C’è stata una informativa dettagliata da parte dell’intelligence serba a Roma? C’è stata una sottovalutazione dei rischi sul possibile arrivo di tifosi serbi violenti a Genova dopo i gravi incidenti provocati domenica scorsa a Belgrado da gruppi dell’estrema destra che volevano impedire con la forza lo svolgimento del Gay Pride? Una domanda che in queste ore si fa anche il sindaco del capoluogo ligure, Marta Vincenzi. “La mia domanda è perché li abbiamo fatti entrare?”

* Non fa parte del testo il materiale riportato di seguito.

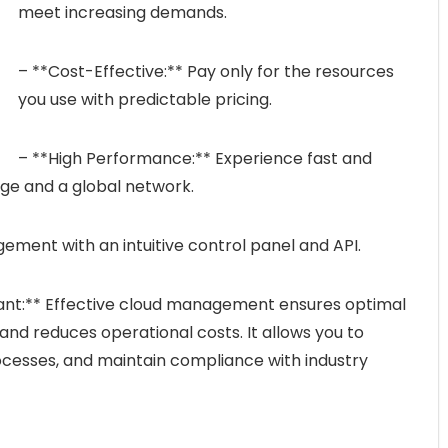
meet increasing demands.
– **Cost-Effective:** Pay only for the resources
you use with predictable pricing.
– **High Performance:** Experience fast and
age and a global network.
gement with an intuitive control panel and API.
nt:** Effective cloud management ensures optimal
and reduces operational costs. It allows you to
esses, and maintain compliance with industry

Per quanto riguarda invece il rimpallo di responsabilità che la
polizia serba ha cercato di fare nei confronti di quella
italiana, il sottosegretario agli Esteri Alfredo Mantica afferma che “la polizia serba può anche aver
avvertito la polizia italiana, ma quello che è avvenuto allo
stadio è francamente incomprensibile: so che qualcuno avrebbe
voluto la polizia italiana più decisa, ma nessuno può prevedere
che una partita di calcio tra due nazionali si possa trasformare
in una situazione da guerra civile”.